Dataset excerpts:
::::::::::

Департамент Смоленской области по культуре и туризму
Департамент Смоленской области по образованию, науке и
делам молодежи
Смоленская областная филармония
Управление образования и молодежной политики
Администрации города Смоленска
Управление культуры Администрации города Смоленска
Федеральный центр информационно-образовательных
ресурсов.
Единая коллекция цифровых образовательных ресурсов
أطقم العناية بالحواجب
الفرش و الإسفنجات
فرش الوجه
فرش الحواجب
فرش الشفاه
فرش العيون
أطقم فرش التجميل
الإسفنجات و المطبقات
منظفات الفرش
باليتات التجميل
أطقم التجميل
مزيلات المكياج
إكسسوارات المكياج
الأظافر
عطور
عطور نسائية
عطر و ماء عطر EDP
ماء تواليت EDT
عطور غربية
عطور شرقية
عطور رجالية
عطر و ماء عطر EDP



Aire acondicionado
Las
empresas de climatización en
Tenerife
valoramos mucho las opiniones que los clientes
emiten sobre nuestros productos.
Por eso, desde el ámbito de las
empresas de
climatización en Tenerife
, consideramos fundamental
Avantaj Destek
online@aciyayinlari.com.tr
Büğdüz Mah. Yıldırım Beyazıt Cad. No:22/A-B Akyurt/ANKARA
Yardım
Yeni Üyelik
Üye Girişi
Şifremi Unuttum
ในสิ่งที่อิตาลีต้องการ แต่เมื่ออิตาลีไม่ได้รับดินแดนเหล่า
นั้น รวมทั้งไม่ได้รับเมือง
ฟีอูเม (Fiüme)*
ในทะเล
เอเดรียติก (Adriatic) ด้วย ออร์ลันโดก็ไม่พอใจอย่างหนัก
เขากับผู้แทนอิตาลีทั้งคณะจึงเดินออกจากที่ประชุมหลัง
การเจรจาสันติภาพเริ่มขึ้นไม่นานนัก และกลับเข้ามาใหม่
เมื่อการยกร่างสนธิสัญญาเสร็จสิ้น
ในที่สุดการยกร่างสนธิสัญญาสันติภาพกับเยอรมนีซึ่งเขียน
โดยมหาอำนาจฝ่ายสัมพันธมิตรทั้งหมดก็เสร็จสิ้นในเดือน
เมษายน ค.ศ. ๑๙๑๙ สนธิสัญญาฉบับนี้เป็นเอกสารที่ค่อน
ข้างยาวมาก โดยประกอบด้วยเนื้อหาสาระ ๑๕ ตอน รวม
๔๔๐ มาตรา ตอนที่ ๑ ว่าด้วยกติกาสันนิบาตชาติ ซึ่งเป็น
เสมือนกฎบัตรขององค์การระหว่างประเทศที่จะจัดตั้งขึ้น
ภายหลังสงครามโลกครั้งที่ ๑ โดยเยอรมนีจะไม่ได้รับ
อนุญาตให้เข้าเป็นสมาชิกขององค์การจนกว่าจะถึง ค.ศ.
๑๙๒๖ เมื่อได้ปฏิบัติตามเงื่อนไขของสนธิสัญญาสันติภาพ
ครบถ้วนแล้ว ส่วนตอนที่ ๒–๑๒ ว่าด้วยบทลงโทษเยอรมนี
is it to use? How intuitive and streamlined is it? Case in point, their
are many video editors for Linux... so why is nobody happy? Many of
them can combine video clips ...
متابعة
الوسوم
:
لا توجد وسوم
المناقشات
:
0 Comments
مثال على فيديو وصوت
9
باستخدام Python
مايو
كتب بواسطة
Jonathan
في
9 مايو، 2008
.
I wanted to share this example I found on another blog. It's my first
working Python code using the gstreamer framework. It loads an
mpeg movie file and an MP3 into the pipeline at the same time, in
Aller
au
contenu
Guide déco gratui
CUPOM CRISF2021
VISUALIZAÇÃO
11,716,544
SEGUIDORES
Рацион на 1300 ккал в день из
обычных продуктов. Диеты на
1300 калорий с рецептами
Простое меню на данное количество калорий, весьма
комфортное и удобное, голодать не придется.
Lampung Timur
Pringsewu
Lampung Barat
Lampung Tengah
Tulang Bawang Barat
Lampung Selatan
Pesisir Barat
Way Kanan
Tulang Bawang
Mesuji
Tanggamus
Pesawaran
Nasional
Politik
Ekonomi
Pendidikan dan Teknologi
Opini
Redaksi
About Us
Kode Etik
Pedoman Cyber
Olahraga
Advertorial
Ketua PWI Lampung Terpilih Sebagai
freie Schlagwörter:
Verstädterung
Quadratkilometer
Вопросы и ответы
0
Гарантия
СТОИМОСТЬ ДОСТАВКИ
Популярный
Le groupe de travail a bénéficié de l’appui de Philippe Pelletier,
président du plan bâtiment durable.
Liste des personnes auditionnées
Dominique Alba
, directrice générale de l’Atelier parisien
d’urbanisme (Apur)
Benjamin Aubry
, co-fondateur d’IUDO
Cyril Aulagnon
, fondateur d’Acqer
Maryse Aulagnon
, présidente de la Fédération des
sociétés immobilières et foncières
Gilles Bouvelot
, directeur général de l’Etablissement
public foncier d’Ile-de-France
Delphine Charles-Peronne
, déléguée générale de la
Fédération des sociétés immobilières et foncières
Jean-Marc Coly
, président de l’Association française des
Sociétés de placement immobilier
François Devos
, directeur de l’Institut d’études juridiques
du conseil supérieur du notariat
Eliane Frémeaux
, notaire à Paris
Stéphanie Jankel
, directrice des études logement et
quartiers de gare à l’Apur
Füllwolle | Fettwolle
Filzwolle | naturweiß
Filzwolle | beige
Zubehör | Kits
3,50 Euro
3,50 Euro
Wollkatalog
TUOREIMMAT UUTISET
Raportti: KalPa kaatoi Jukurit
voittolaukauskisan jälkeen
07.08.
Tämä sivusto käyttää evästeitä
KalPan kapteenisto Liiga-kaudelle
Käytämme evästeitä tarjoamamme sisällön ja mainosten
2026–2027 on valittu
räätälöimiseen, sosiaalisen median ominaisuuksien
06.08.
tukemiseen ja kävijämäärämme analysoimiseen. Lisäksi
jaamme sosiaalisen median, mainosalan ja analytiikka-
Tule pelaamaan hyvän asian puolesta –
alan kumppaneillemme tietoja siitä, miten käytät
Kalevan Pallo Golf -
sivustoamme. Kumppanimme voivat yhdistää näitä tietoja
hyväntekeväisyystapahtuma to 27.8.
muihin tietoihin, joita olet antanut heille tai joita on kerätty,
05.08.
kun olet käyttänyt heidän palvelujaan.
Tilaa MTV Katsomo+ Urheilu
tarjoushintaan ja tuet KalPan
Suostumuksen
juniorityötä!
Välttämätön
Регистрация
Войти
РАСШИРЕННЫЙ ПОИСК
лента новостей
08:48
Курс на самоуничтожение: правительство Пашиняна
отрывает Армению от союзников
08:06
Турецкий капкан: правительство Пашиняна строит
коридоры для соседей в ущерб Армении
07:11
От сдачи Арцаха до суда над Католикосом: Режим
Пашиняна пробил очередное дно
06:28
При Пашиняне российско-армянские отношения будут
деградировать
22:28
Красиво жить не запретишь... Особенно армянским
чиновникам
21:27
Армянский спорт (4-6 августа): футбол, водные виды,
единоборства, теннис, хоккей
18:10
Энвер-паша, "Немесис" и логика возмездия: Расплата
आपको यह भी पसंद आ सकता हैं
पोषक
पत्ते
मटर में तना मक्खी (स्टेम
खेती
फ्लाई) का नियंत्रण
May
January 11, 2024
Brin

::::::::::

▶ **What to do**
Each record above should be given again exactly as it appears.

▶ **Response**
Департамент Смоленской области по культуре и туризму
Департамент Смоленской области по образованию, науке и
делам молодежи
Смоленская областная филармония
Управление образования и молодежной политики
Администрации города Смоленска
Управление культуры Администрации города Смоленска
Федеральный центр информационно-образовательных
ресурсов.
Единая коллекция цифровых образовательных ресурсов
أطقم العناية بالحواجب
الفرش و الإسفنجات
فرش الوجه
فرش الحواجب
فرش الشفاه
فرش العيون
أطقم فرش التجميل
الإسفنجات و المطبقات
منظفات الفرش
باليتات التجميل
أطقم التجميل
مزيلات المكياج
إكسسوارات المكياج
الأظافر
عطور
عطور نسائية
عطر و ماء عطر EDP
ماء تواليت EDT
عطور غربية
عطور شرقية
عطور رجالية
عطر و ماء عطر EDP



Aire acondicionado
Las
empresas de climatización en
Tenerife
valoramos mucho las opiniones que los clientes
emiten sobre nuestros productos.
Por eso, desde el ámbito de las
empresas de
climatización en Tenerife
, consideramos fundamental
Avantaj Destek
online@aciyayinlari.com.tr
Büğdüz Mah. Yıldırım Beyazıt Cad. No:22/A-B Akyurt/ANKARA
Yardım
Yeni Üyelik
Üye Girişi
Şifremi Unuttum
ในสิ่งที่อิตาลีต้องการ แต่เมื่ออิตาลีไม่ได้รับดินแดนเหล่า
นั้น รวมทั้งไม่ได้รับเมือง
ฟีอูเม (Fiüme)*
ในทะเล
เอเดรียติก (Adriatic) ด้วย ออร์ลันโดก็ไม่พอใจอย่างหนัก
เขากับผู้แทนอิตาลีทั้งคณะจึงเดินออกจากที่ประชุมหลัง
การเจรจาสันติภาพเริ่มขึ้นไม่นานนัก และกลับเข้ามาใหม่
เมื่อการยกร่างสนธิสัญญาเสร็จสิ้น
ในที่สุดการยกร่างสนธิสัญญาสันติภาพกับเยอรมนีซึ่งเขียน
โดยมหาอำนาจฝ่ายสัมพันธมิตรทั้งหมดก็เสร็จสิ้นในเดือน
เมษายน ค.ศ. ๑๙๑๙ สนธิสัญญาฉบับนี้เป็นเอกสารที่ค่อน
ข้างยาวมาก โดยประกอบด้วยเนื้อหาสาระ ๑๕ ตอน รวม
๔๔๐ มาตรา ตอนที่ ๑ ว่าด้วยกติกาสันนิบาตชาติ ซึ่งเป็น
เสมือนกฎบัตรขององค์การระหว่างประเทศที่จะจัดตั้งขึ้น
ภายหลังสงครามโลกครั้งที่ ๑ โดยเยอรมนีจะไม่ได้รับ
อนุญาตให้เข้าเป็นสมาชิกขององค์การจนกว่าจะถึง ค.ศ.
๑๙๒๖ เมื่อได้ปฏิบัติตามเงื่อนไขของสนธิสัญญาสันติภาพ
ครบถ้วนแล้ว ส่วนตอนที่ ๒–๑๒ ว่าด้วยบทลงโทษเยอรมนี
is it to use? How intuitive and streamlined is it? Case in point, their
are many video editors for Linux... so why is nobody happy? Many of
them can combine video clips ...
متابعة
الوسوم
:
لا توجد وسوم
المناقشات
:
0 Comments
مثال على فيديو وصوت
9
باستخدام Python
مايو
كتب بواسطة
Jonathan
في
9 مايو، 2008
.
I wanted to share this example I found on another blog. It's my first
working Python code using the gstreamer framework. It loads an
mpeg movie file and an MP3 into the pipeline at the same time, in
Aller
au
contenu
Guide déco gratui
CUPOM CRISF2021
VISUALIZAÇÃO
11,716,544
SEGUIDORES
Рацион на 1300 ккал в день из
обычных продуктов. Диеты на
1300 калорий с рецептами
Простое меню на данное количество калорий, весьма
комфортное и удобное, голодать не придется.
Lampung Timur
Pringsewu
Lampung Barat
Lampung Tengah
Tulang Bawang Barat
Lampung Selatan
Pesisir Barat
Way Kanan
Tulang Bawang
Mesuji
Tanggamus
Pesawaran
Nasional
Politik
Ekonomi
Pendidikan dan Teknologi
Opini
Redaksi
About Us
Kode Etik
Pedoman Cyber
Olahraga
Advertorial
Ketua PWI Lampung Terpilih Sebagai
freie Schlagwörter:
Verstädterung
Quadratkilometer
Вопросы и ответы
0
Гарантия
СТОИМОСТЬ ДОСТАВКИ
Популярный
Le groupe de travail a bénéficié de l’appui de Philippe Pelletier,
président du plan bâtiment durable.
Liste des personnes auditionnées
Dominique Alba
, directrice générale de l’Atelier parisien
d’urbanisme (Apur)
Benjamin Aubry
, co-fondateur d’IUDO
Cyril Aulagnon
, fondateur d’Acqer
Maryse Aulagnon
, présidente de la Fédération des
sociétés immobilières et foncières
Gilles Bouvelot
, directeur général de l’Etablissement
public foncier d’Ile-de-France
Delphine Charles-Peronne
, déléguée générale de la
Fédération des sociétés immobilières et foncières
Jean-Marc Coly
, président de l’Association française des
Sociétés de placement immobilier
François Devos
, directeur de l’Institut d’études juridiques
du conseil supérieur du notariat
Eliane Frémeaux
, notaire à Paris
Stéphanie Jankel
, directrice des études logement et
quartiers de gare à l’Apur
Füllwolle | Fettwolle
Filzwolle | naturweiß
Filzwolle | beige
Zubehör | Kits
3,50 Euro
3,50 Euro
Wollkatalog
TUOREIMMAT UUTISET
Raportti: KalPa kaatoi Jukurit
voittolaukauskisan jälkeen
07.08.
Tämä sivusto käyttää evästeitä
KalPan kapteenisto Liiga-kaudelle
Käytämme evästeitä tarjoamamme sisällön ja mainosten
2026–2027 on valittu
räätälöimiseen, sosiaalisen median ominaisuuksien
06.08.
tukemiseen ja kävijämäärämme analysoimiseen. Lisäksi
jaamme sosiaalisen median, mainosalan ja analytiikka-
Tule pelaamaan hyvän asian puolesta –
alan kumppaneillemme tietoja siitä, miten käytät
Kalevan Pallo Golf -
sivustoamme. Kumppanimme voivat yhdistää näitä tietoja
hyväntekeväisyystapahtuma to 27.8.
muihin tietoihin, joita olet antanut heille tai joita on kerätty,
05.08.
kun olet käyttänyt heidän palvelujaan.
Tilaa MTV Katsomo+ Urheilu
tarjoushintaan ja tuet KalPan
Suostumuksen
juniorityötä!
Välttämätön
Регистрация
Войти
РАСШИРЕННЫЙ ПОИСК
лента новостей
08:48
Курс на самоуничтожение: правительство Пашиняна
отрывает Армению от союзников
08:06
Турецкий капкан: правительство Пашиняна строит
коридоры для соседей в ущерб Армении
07:11
От сдачи Арцаха до суда над Католикосом: Режим
Пашиняна пробил очередное дно
06:28
При Пашиняне российско-армянские отношения будут
деградировать
22:28
Красиво жить не запретишь... Особенно армянским
чиновникам
21:27
Армянский спорт (4-6 августа): футбол, водные виды,
единоборства, теннис, хоккей
18:10
Энвер-паша, "Немесис" и логика возмездия: Расплата
आपको यह भी पसंद आ सकता हैं
पोषक
पत्ते
मटर में तना मक्खी (स्टेम
खेती
फ्लाई) का नियंत्रण
May
January 11, 2024
Brin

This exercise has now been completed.